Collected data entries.
━━━━━━━━━━
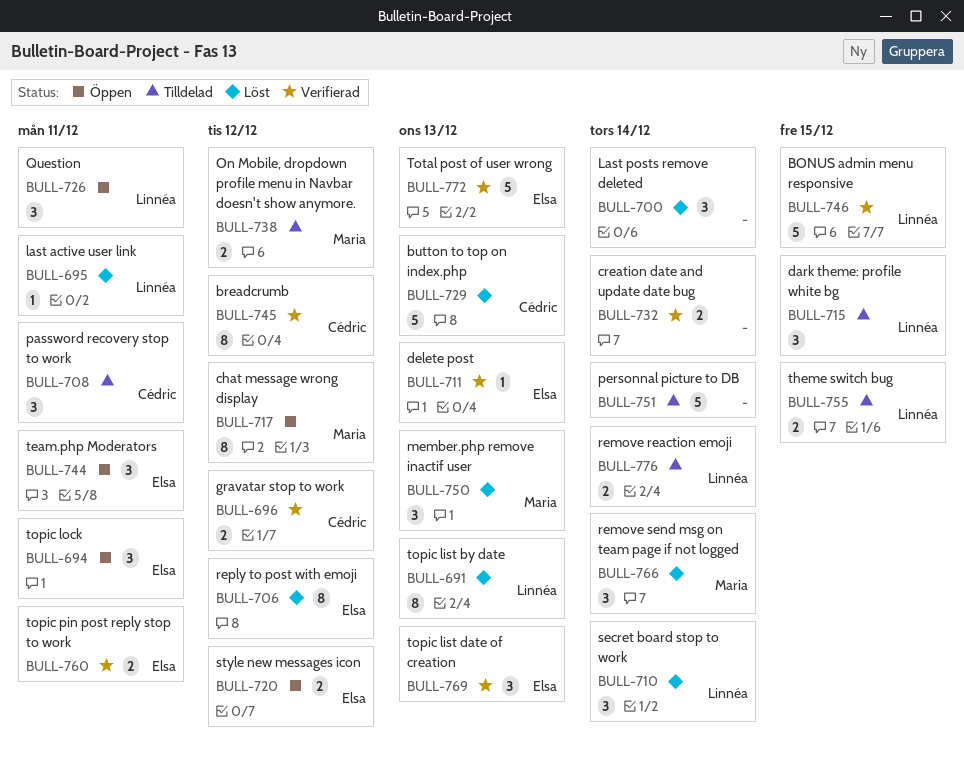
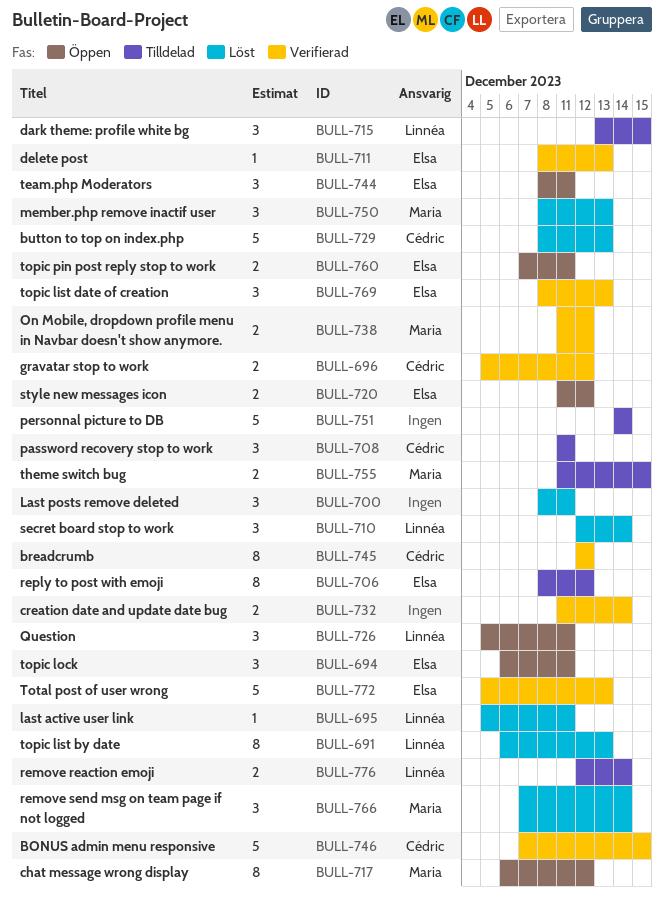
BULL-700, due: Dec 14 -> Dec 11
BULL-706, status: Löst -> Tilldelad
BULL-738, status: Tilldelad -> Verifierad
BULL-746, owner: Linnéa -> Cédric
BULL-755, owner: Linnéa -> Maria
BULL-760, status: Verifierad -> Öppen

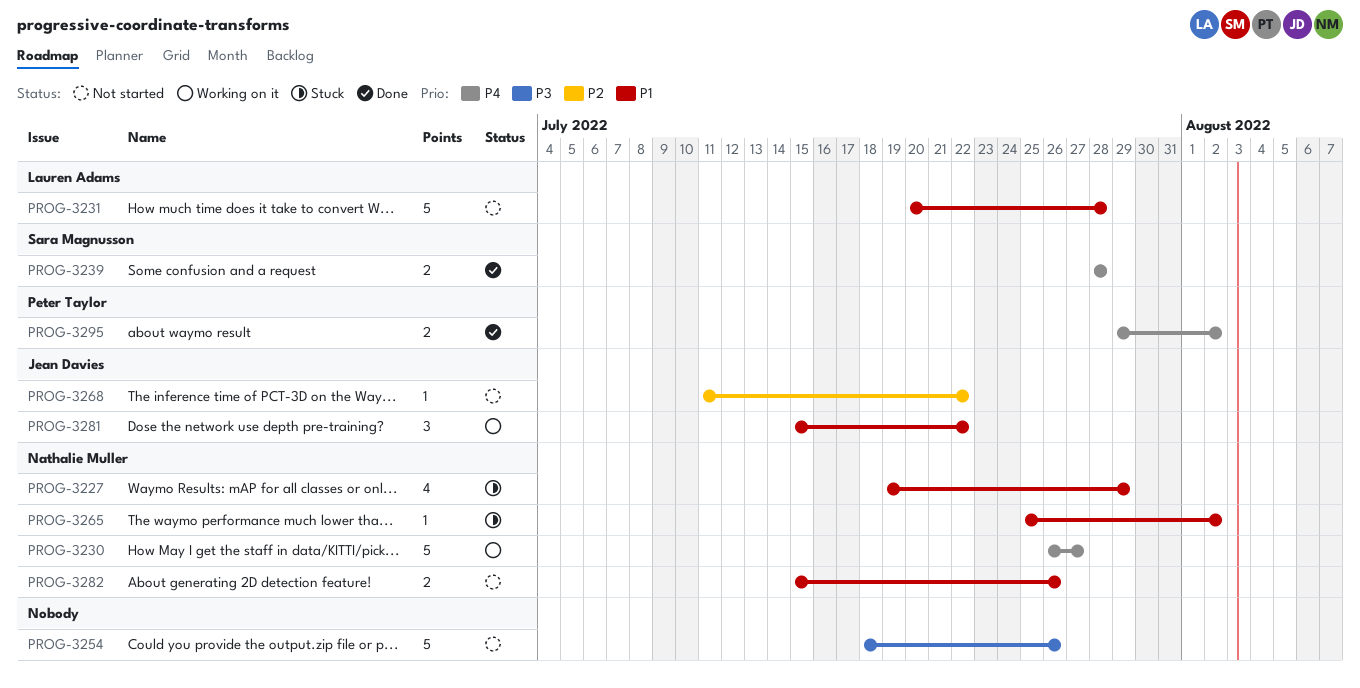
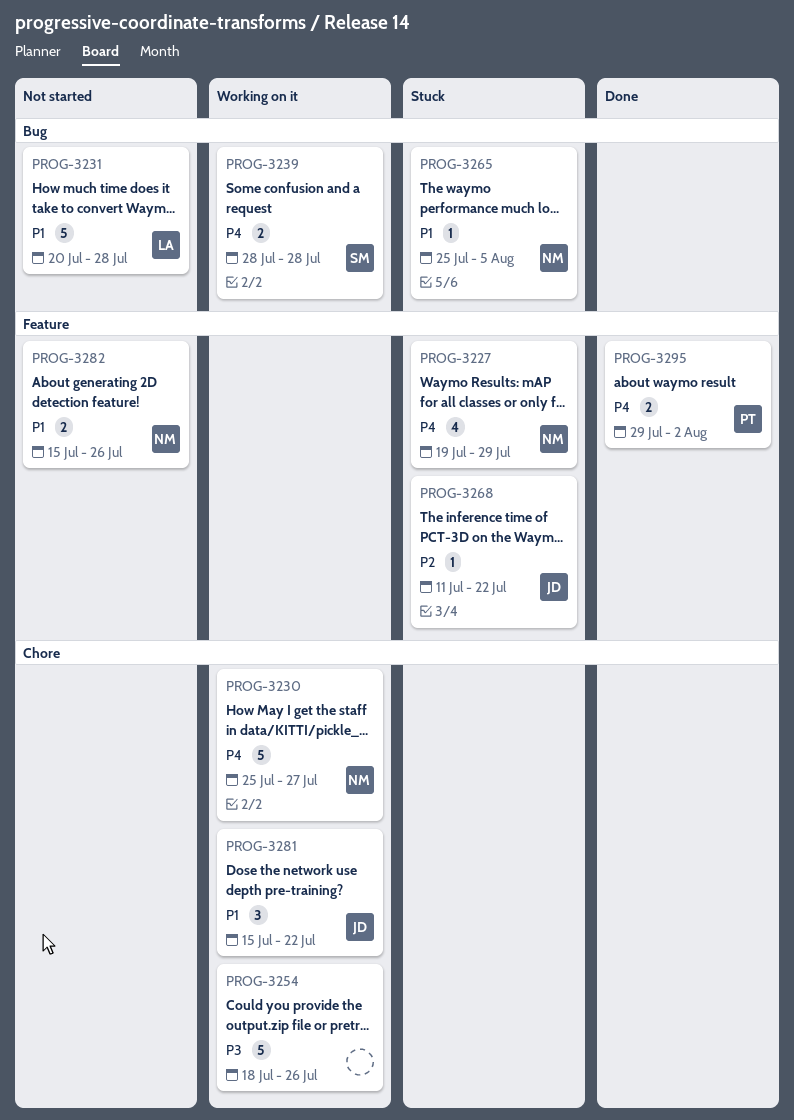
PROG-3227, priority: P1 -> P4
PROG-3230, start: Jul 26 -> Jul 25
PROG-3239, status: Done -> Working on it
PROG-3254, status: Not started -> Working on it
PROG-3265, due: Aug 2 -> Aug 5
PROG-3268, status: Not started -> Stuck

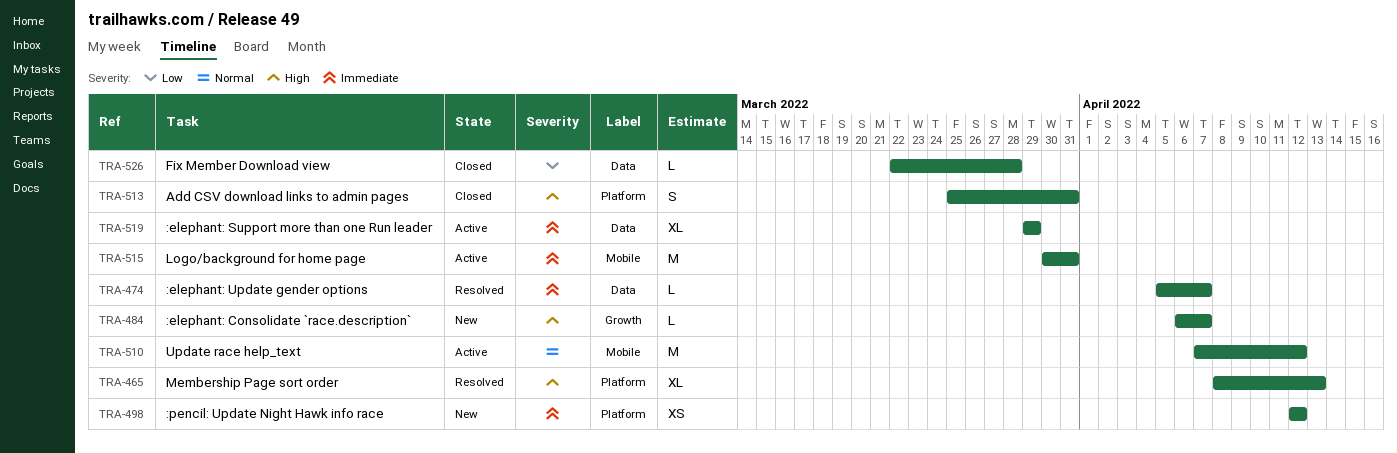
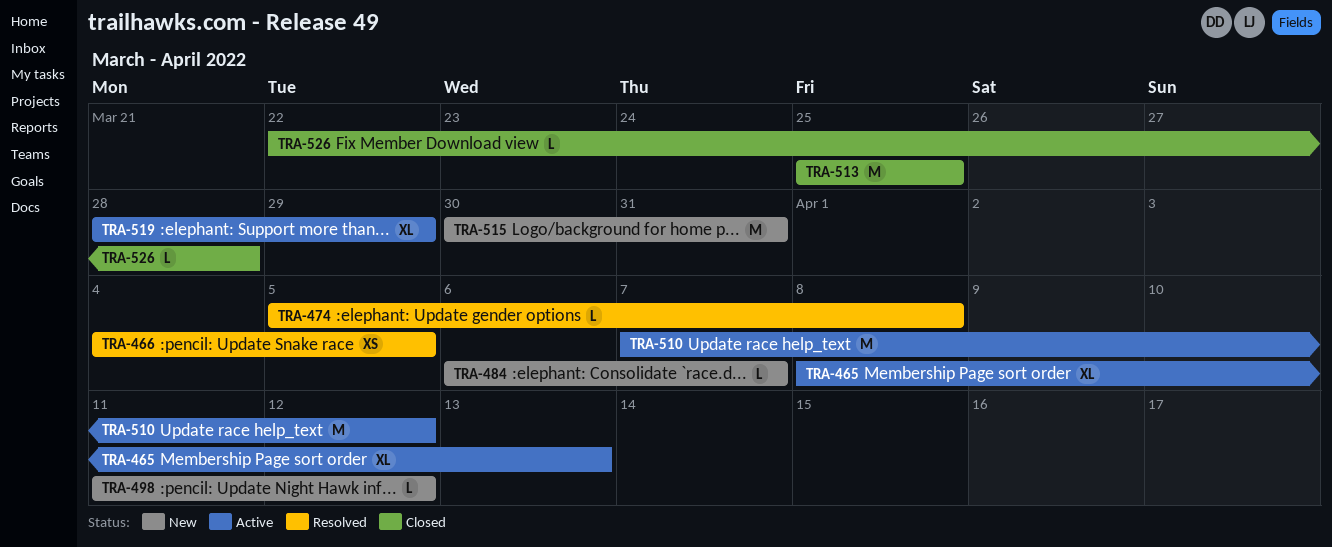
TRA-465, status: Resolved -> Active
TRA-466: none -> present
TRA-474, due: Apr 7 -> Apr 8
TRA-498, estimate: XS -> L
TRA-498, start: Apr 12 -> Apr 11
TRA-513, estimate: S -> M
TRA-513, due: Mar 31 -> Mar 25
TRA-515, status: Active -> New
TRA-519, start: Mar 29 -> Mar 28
━━━━━━━━━━
HOW TO COMPLETE THIS TASK. Look through the data and gather every line with the string "Tilldelad" in it.

RESULT BELOW.
BULL-706, status: Löst -> Tilldelad
BULL-738, status: Tilldelad -> Verifierad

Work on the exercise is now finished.